The subsea optoelectronics network equipment market reached $337 million during the third quarter of 2025, rising 32.5 per cent from the previous quarter, according to market intelligence firm Omdia.
According to the company’s latest report, this market expansion reflected a sharp acceleration driven by the AI infrastructure build-out supercycle.
This robust quarterly growth of 32.5 per cent quarter-on-quarter comes as a significant terrestrial and subsea network refresh gathers pace worldwide.
“Omdia is forecasting robust subsea network growth in 2026 driven by the completion of more cables, to meet the demands of global AI networks,” said Ian Redpath, Research Director, Transport Networks, at Omdia.
“The mesh model, with the assistance of increased transmission capacity, will enable more resilient networks,” he continued.
“Omdia expects the mesh model to propagate into other ocean basins,” he added.
At PTC’26, two major architectural approaches were highlighted for building global-scale subsea network infrastructure to support AI networks.
The classic approach involves constructing the largest bandwidth subsea cable possible in a point-to-point configuration, interconnecting high-value sites across continents.

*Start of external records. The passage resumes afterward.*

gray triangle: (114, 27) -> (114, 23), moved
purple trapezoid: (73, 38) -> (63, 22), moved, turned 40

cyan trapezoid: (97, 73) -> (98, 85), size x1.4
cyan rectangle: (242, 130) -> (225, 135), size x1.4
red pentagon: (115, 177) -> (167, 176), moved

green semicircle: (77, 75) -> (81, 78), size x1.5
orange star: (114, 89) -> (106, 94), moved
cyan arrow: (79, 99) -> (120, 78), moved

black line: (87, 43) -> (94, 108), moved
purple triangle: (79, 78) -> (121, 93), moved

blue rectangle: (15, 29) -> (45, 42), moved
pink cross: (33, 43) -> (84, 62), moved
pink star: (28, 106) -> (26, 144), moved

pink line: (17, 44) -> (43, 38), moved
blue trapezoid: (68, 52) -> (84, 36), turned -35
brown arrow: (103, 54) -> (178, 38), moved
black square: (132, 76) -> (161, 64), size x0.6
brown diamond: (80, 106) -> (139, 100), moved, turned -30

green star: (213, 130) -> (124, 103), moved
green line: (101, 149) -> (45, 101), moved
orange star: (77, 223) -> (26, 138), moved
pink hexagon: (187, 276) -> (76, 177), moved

This point-to-point configuration optimises latency and construction overhead because costs can be distributed across the maximum amount of bandwidth transmission.
However, with the geopolitical environment in flux, reliability and robustness have moved to the forefront as primary design criteria.

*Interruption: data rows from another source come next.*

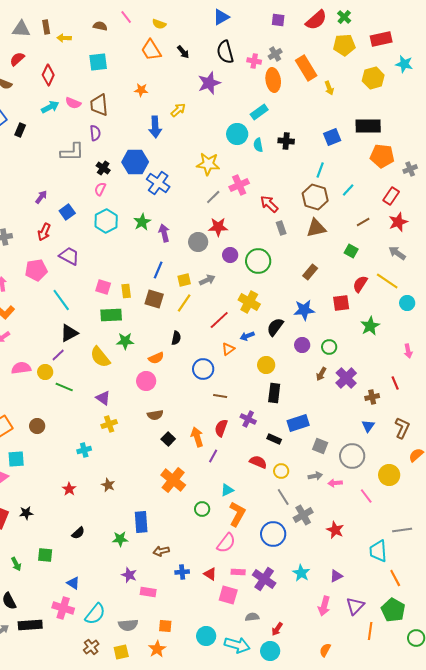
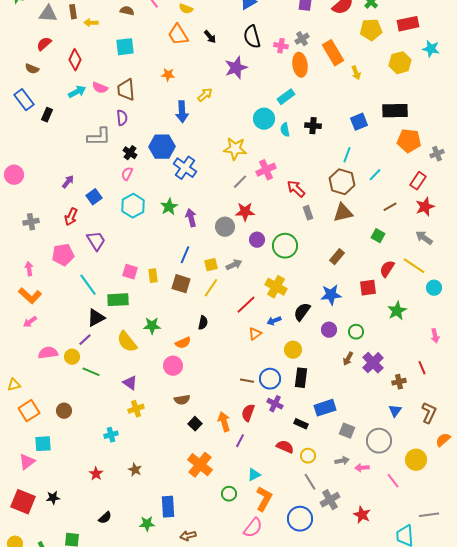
purple trapezoid: (69, 256) -> (96, 241), turned 30
green rectangle: (111, 315) -> (118, 300), moved
blue circle: (203, 369) -> (270, 379), moved

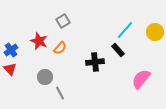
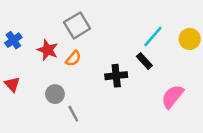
gray square: (63, 21) -> (77, 25), size x1.5
blue cross: (11, 50) -> (13, 40), moved

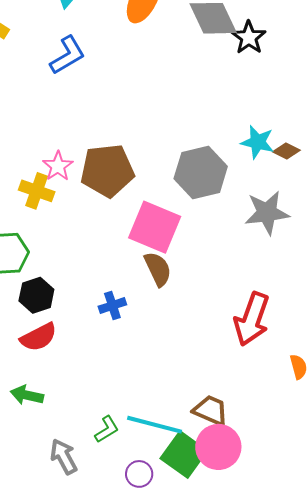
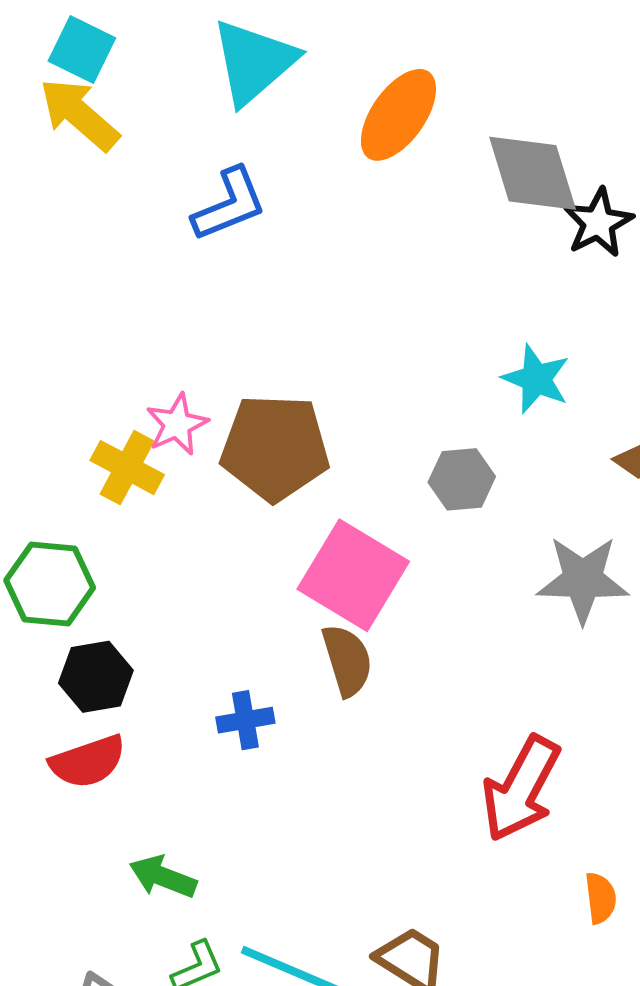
cyan star: (258, 142) -> (536, 379), moved
gray hexagon: (201, 173) -> (462, 479), size x0.6
green arrow: (27, 395) -> (163, 877), moved

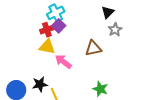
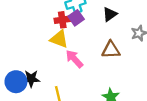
black triangle: (108, 12) -> (110, 14), moved
black star: (40, 84) -> (31, 79), moved

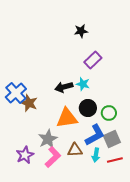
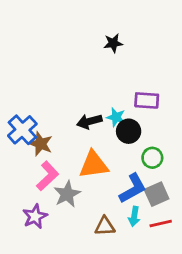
purple rectangle: (93, 60) -> (147, 100), moved, turned 48
black circle: (88, 108) -> (129, 131), moved
brown triangle: (75, 150) -> (105, 226), moved
pink L-shape: (53, 157) -> (48, 176), moved

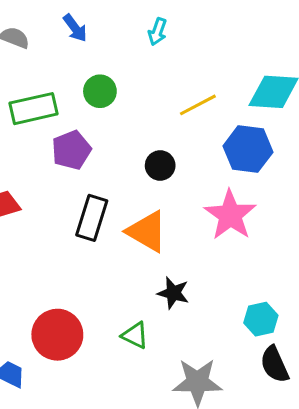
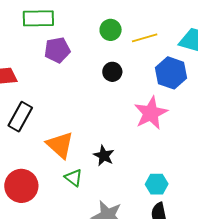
green circle: (100, 91) -> (111, 30), moved
black rectangle: (92, 218) -> (20, 117), moved
orange triangle: (147, 231) -> (60, 145), moved
red circle: (57, 335) -> (21, 186), moved

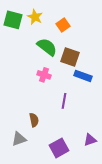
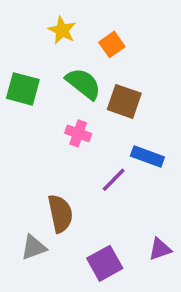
green square: (13, 20) -> (23, 89), moved
blue rectangle: (83, 76) -> (147, 157), moved
purple line: (64, 101) -> (114, 180), turned 35
brown semicircle: (34, 120) -> (60, 214), size x1.5

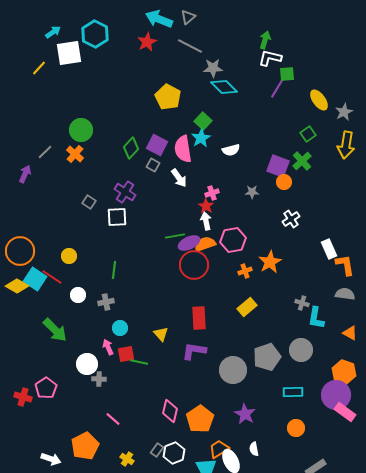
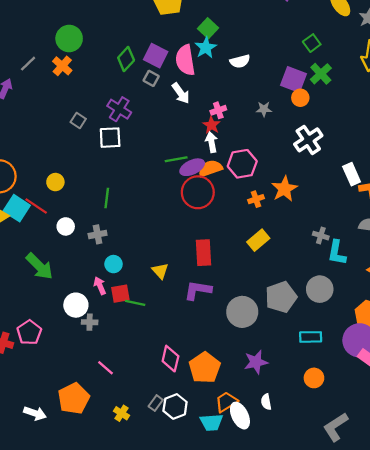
green square: (308, 134) -> (312, 43), moved
white cross: (291, 219) -> (308, 140), size x1.4
purple star: (245, 414) -> (256, 362), turned 30

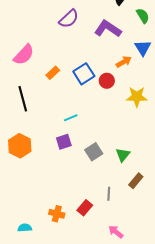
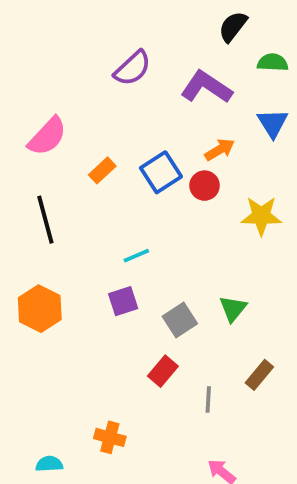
green semicircle: (143, 16) -> (273, 62), turned -56
orange arrow: (124, 62) -> (220, 150), moved
green triangle: (123, 155) -> (233, 309), moved
red rectangle: (85, 208) -> (163, 371), moved

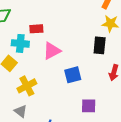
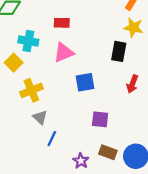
red rectangle: (36, 29) -> (62, 23), moved
gray triangle: (21, 111) -> (40, 117), moved

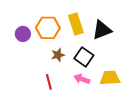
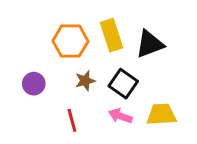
purple circle: (23, 34) -> (34, 84), moved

Consequently, Google has introduced a new approach to ocean-crossing infrastructure and is completing a subsea network mesh spanning the Pacific Ocean.
Google’s subsea network features mid-ocean nodes in Hawaii, Guam, Fiji and French Polynesia, while its end-point nodes connect Asia, Australia, North America and South America.
The Pacific Ocean mesh network prioritises robustness, allowing traffic to be rerouted from a mid-ocean node in the event of a single segment failure.
It will deploy substantial mid-ocean routing capabilities to enable packet rerouting when required.
To support this strategy, the company said it carefully selects connectivity hub locations to minimise the distance data must travel before switching routes.
“We are beginning to see the early green shoots of more mesh development,” added Redpath.
“In the Southern Indian Ocean, Google has deployed the Umoja cable from Australia to South Africa, paired with terrestrial links up to Kenya,” he explained.
“In the Northern Indian Ocean, Google has announced the Dhivaru cable with mid-Ocean nodes at Christmas Island and the Maldives,” he continued.
“Christmas Island has two pre-existing links to Mandurah near but diverse from Perth and Darwin, with a fourth link announced to connect with Thailand,” he said.
“The Western terminus of Dhivaru is Oman, which has emerged as a key global node for a Bab al-Mandab, Red Sea bypass,” he added.
“In the Atlantic, Bermuda and the Azores have been introduced as mid-Ocean nodes,” he stated.
At PTC’26, Meta’s Waterworth cable project was also highlighted as a response to increasing demands for network robustness.
The Waterworth global cable will cross the Pacific from the California coast to Australia and Southeast Asia, then traverse the Indian Ocean connecting India and South Africa, before crossing the South and North Atlantic to link Brazil with the US Eastern Seaboard.
While Waterworth will support intra-regional traffic, its primary design objective is to provide a backup route around vulnerable network choke points, effectively circumnavigating areas of heightened geopolitical risk.